(GOAL OF THE EXERCISE) Return the data below exactly as given, except for the images.

Stored data entries
::::
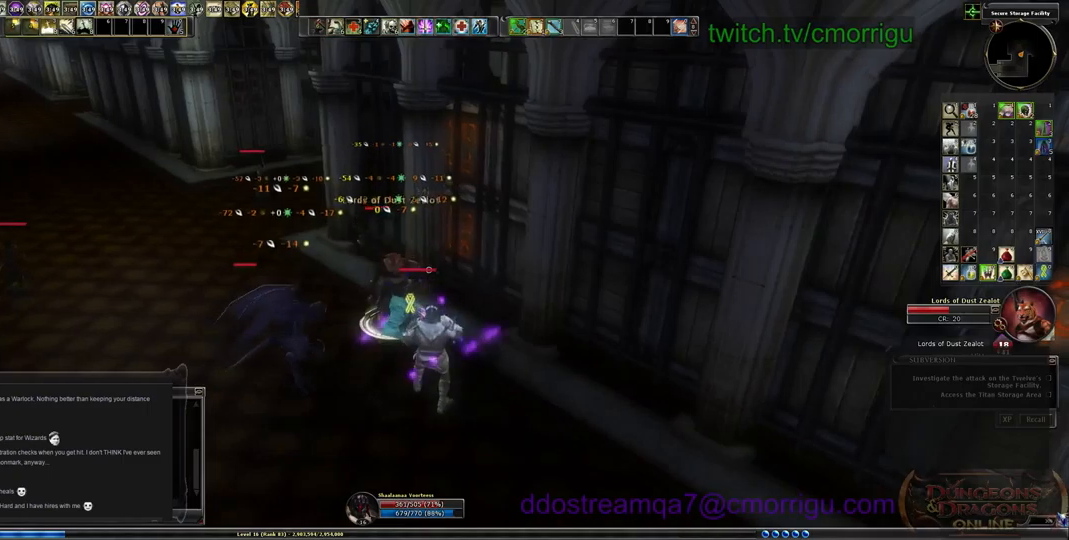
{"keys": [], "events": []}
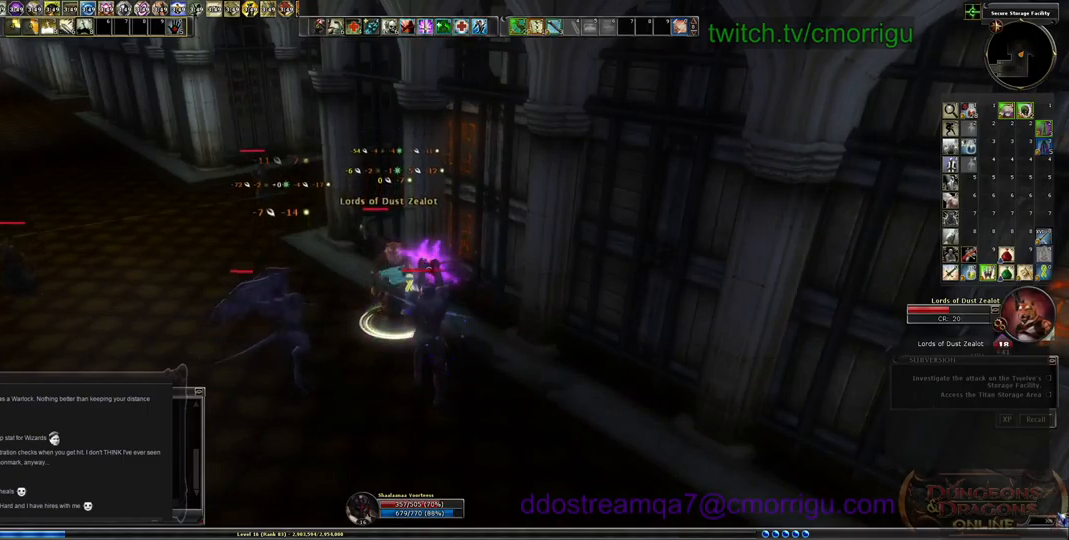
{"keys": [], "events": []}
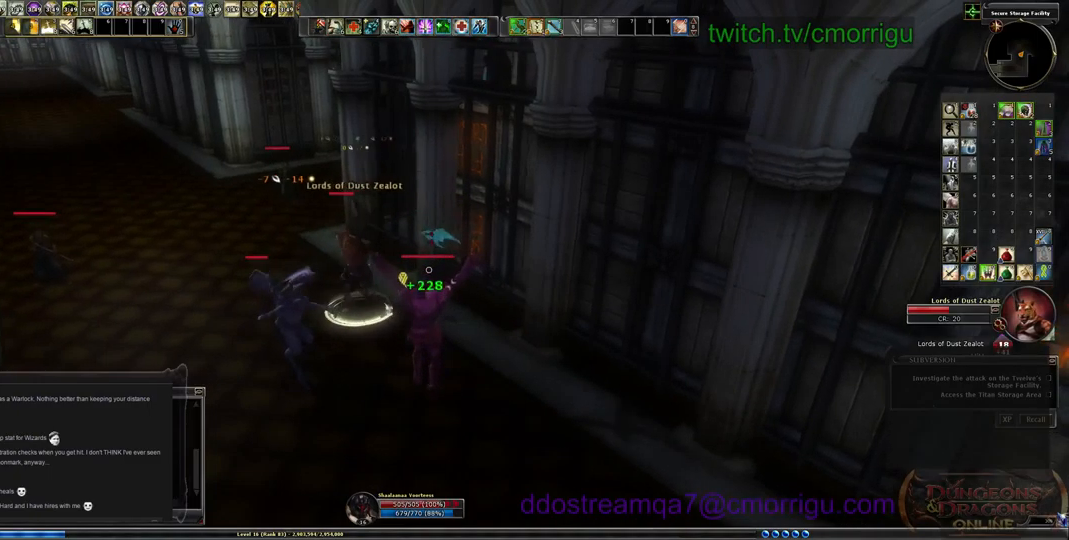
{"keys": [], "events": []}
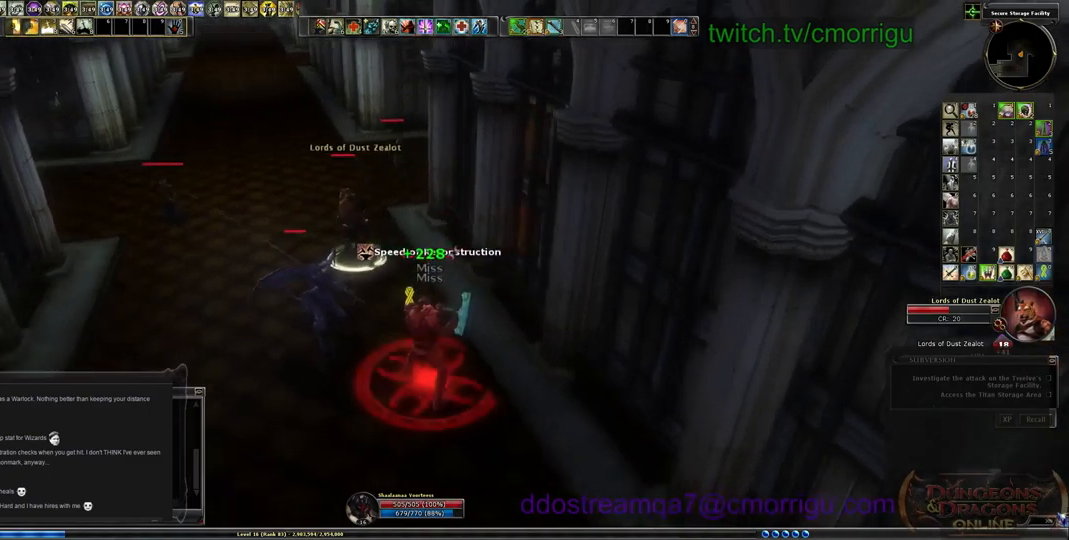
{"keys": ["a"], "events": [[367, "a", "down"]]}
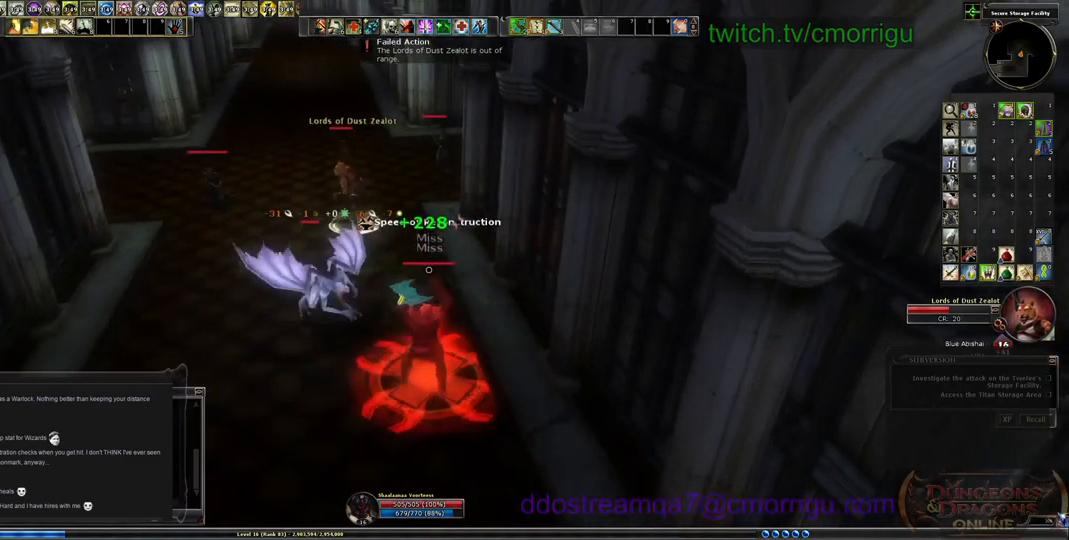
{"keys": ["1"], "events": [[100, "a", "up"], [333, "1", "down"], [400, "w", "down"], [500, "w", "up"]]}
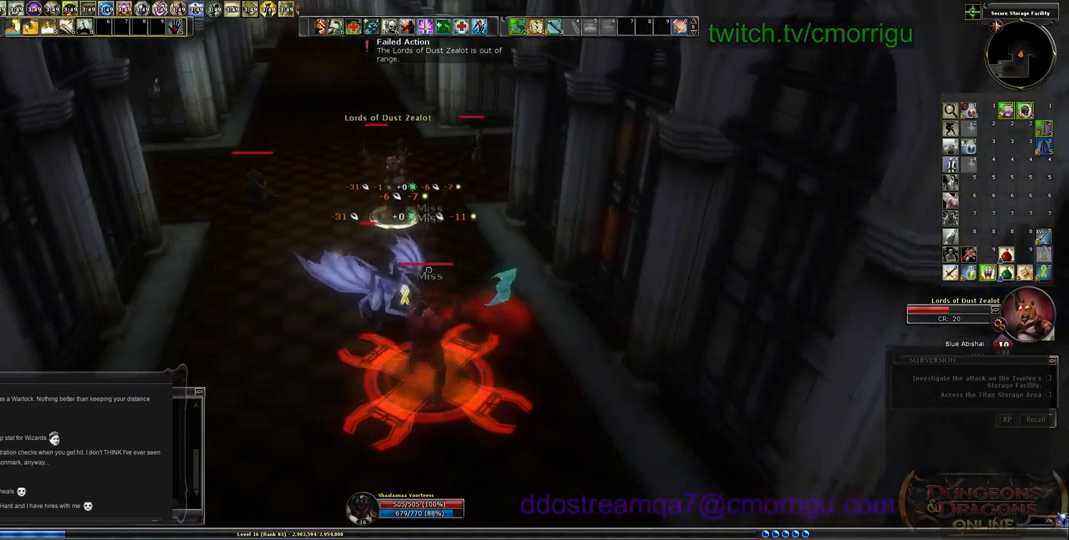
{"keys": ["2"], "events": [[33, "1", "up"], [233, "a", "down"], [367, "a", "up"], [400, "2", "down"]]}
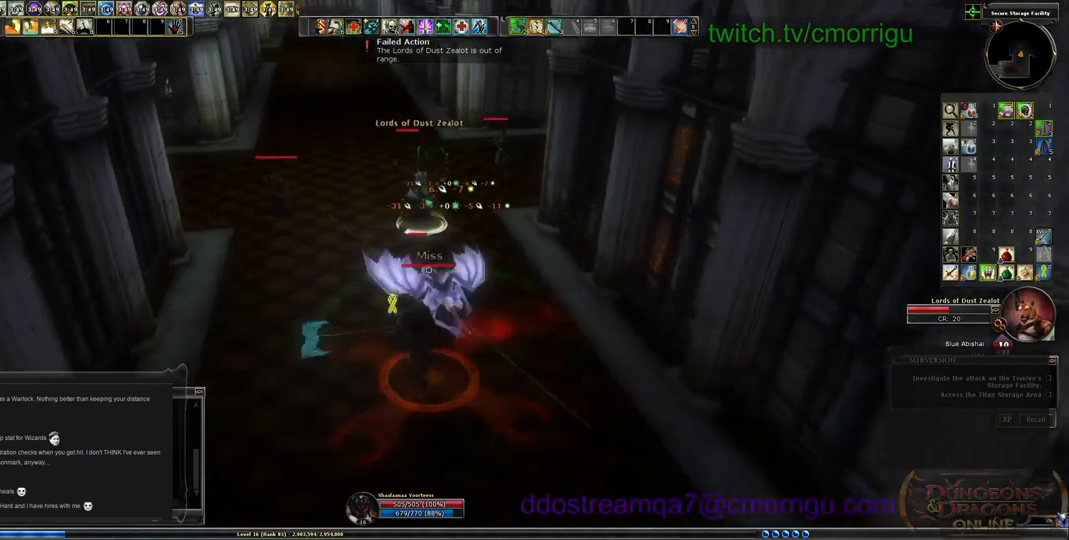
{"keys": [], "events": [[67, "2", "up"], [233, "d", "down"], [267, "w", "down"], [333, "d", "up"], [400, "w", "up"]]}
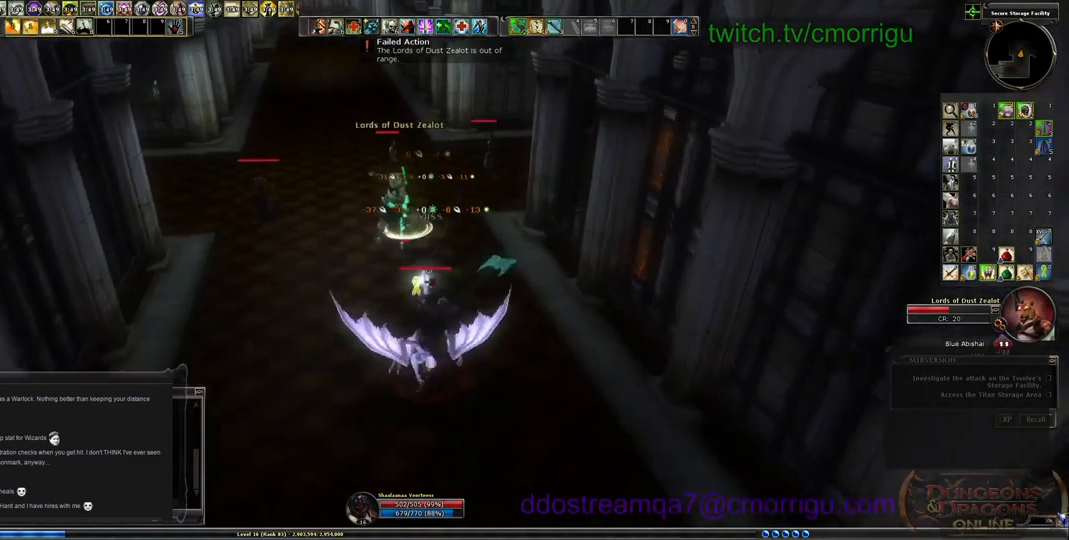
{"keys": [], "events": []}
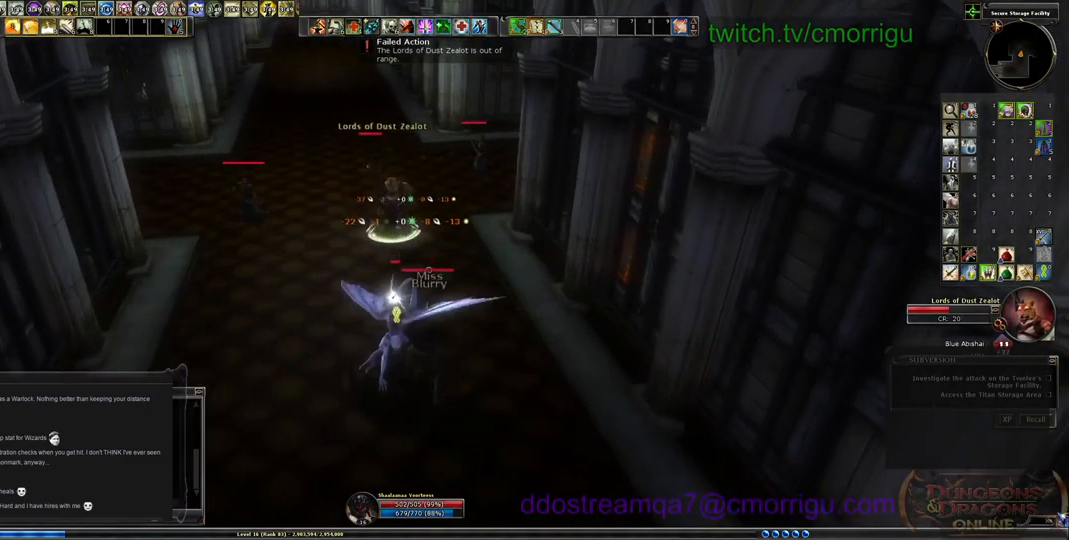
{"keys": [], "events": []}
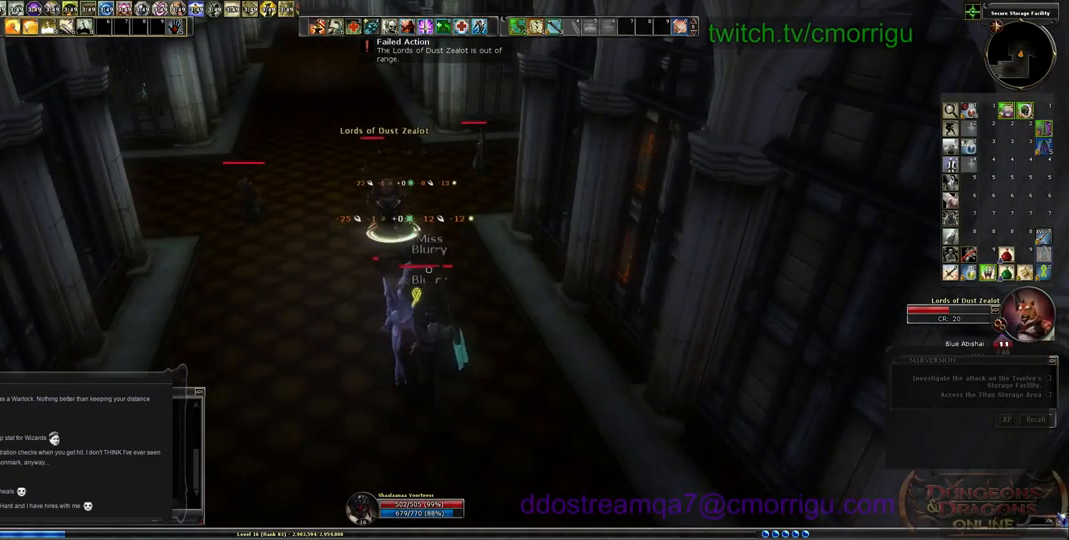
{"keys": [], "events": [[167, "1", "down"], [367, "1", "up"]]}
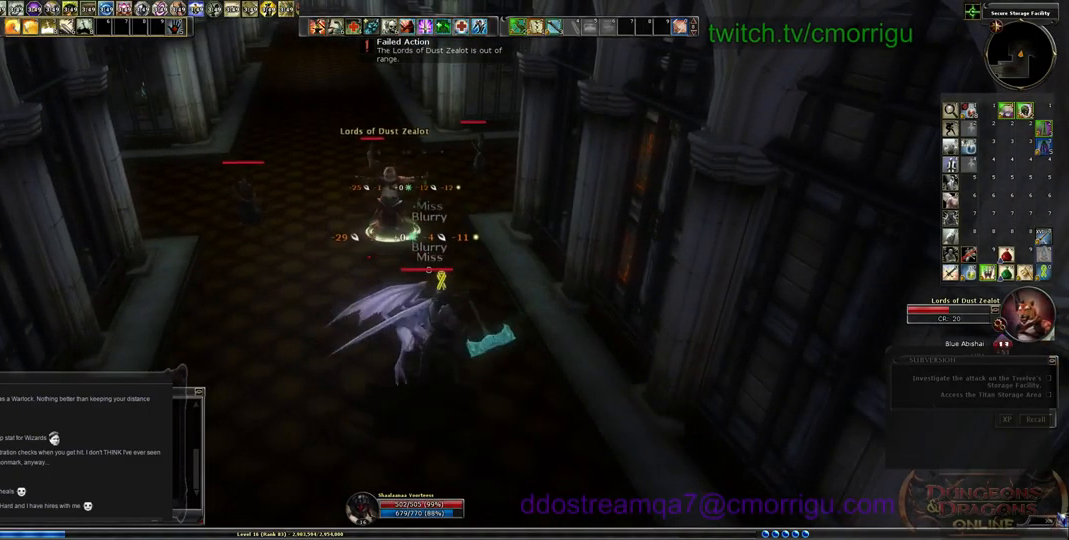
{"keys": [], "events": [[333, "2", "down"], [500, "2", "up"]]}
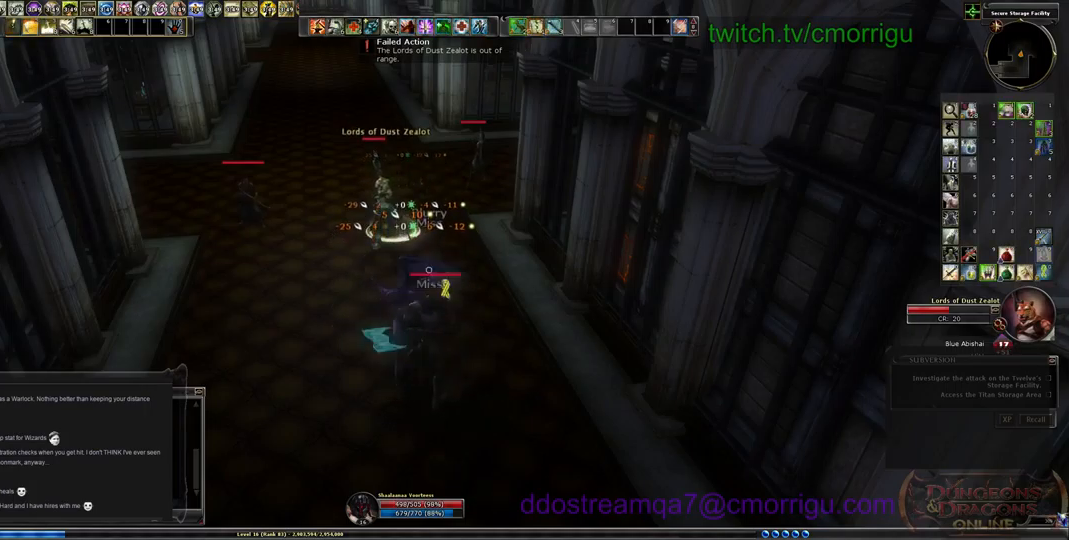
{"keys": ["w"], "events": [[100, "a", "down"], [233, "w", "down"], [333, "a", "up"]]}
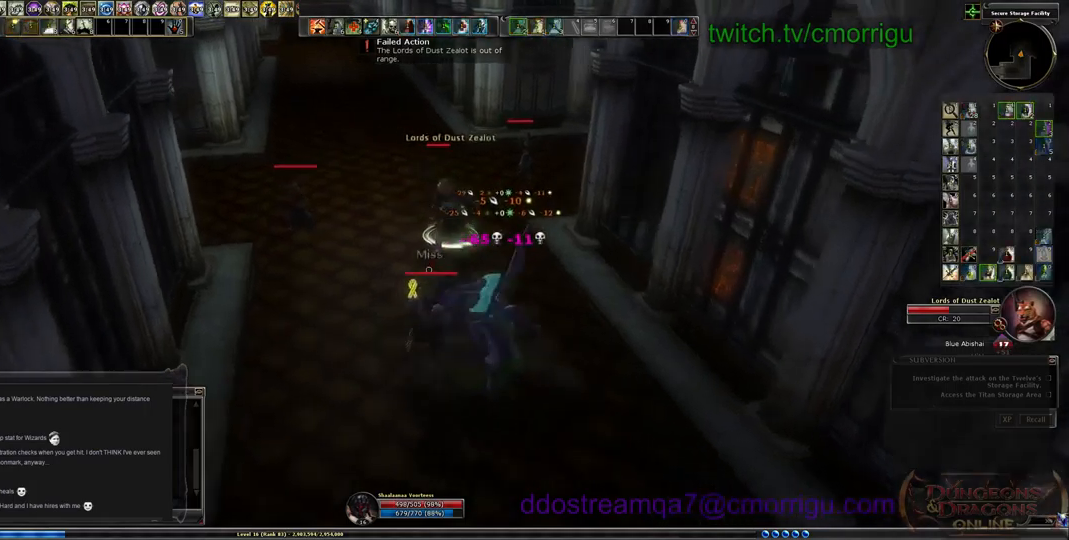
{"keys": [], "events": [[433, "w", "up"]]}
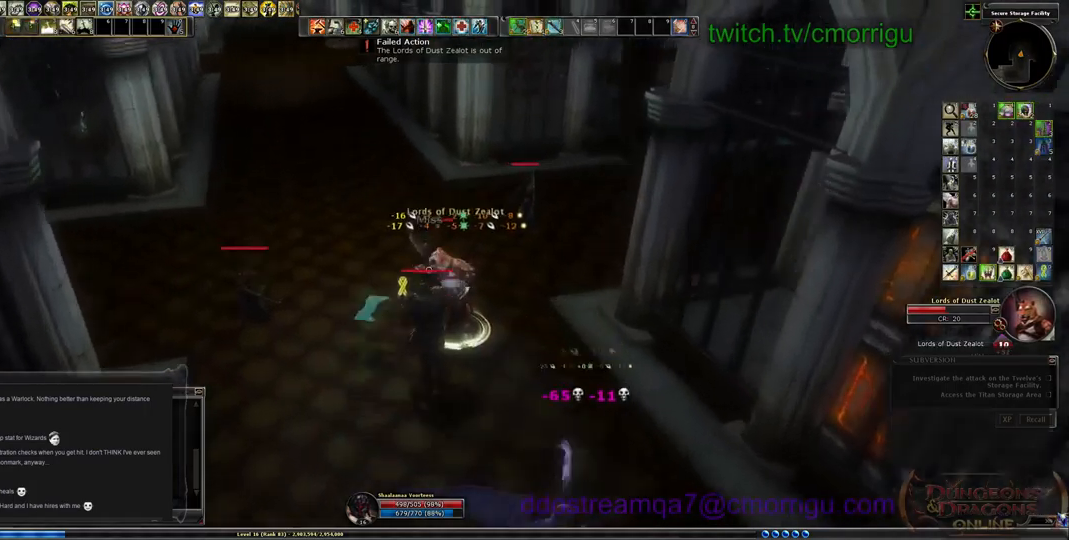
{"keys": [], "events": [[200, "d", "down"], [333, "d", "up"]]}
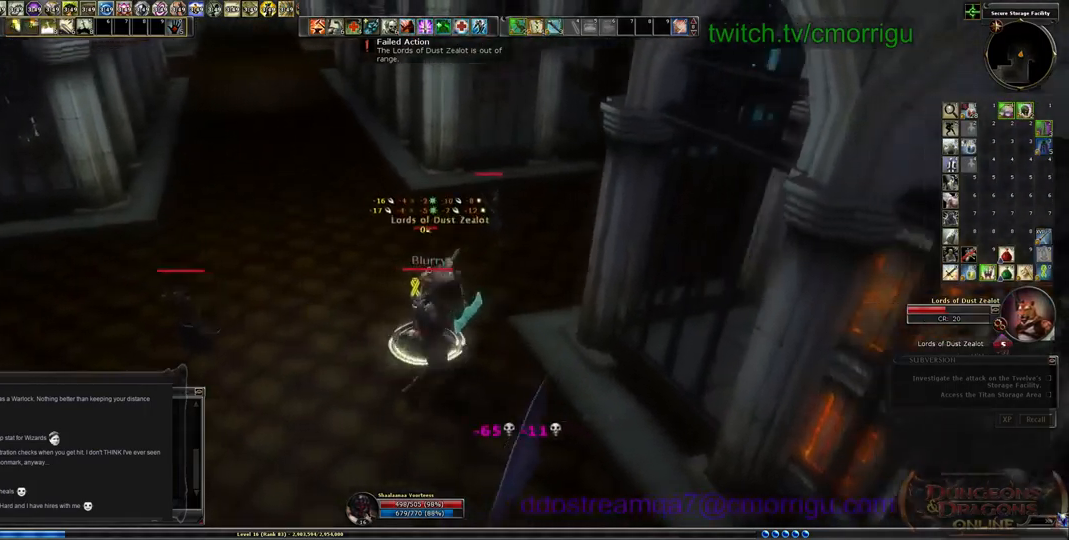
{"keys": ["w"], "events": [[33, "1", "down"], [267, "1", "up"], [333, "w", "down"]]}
::::
(OUTPUT OF THE EXERCISE)
{"keys": [], "events": []}
{"keys": [], "events": []}
{"keys": [], "events": []}
{"keys": ["a"], "events": [[367, "a", "down"]]}
{"keys": ["1"], "events": [[100, "a", "up"], [333, "1", "down"], [400, "w", "down"], [500, "w", "up"]]}
{"keys": ["2"], "events": [[33, "1", "up"], [233, "a", "down"], [367, "a", "up"], [400, "2", "down"]]}
{"keys": [], "events": [[67, "2", "up"], [233, "d", "down"], [267, "w", "down"], [333, "d", "up"], [400, "w", "up"]]}
{"keys": [], "events": []}
{"keys": [], "events": []}
{"keys": [], "events": [[167, "1", "down"], [367, "1", "up"]]}
{"keys": [], "events": [[333, "2", "down"], [500, "2", "up"]]}
{"keys": ["w"], "events": [[100, "a", "down"], [233, "w", "down"], [333, "a", "up"]]}
{"keys": [], "events": [[433, "w", "up"]]}
{"keys": [], "events": [[200, "d", "down"], [333, "d", "up"]]}
{"keys": ["w"], "events": [[33, "1", "down"], [267, "1", "up"], [333, "w", "down"]]}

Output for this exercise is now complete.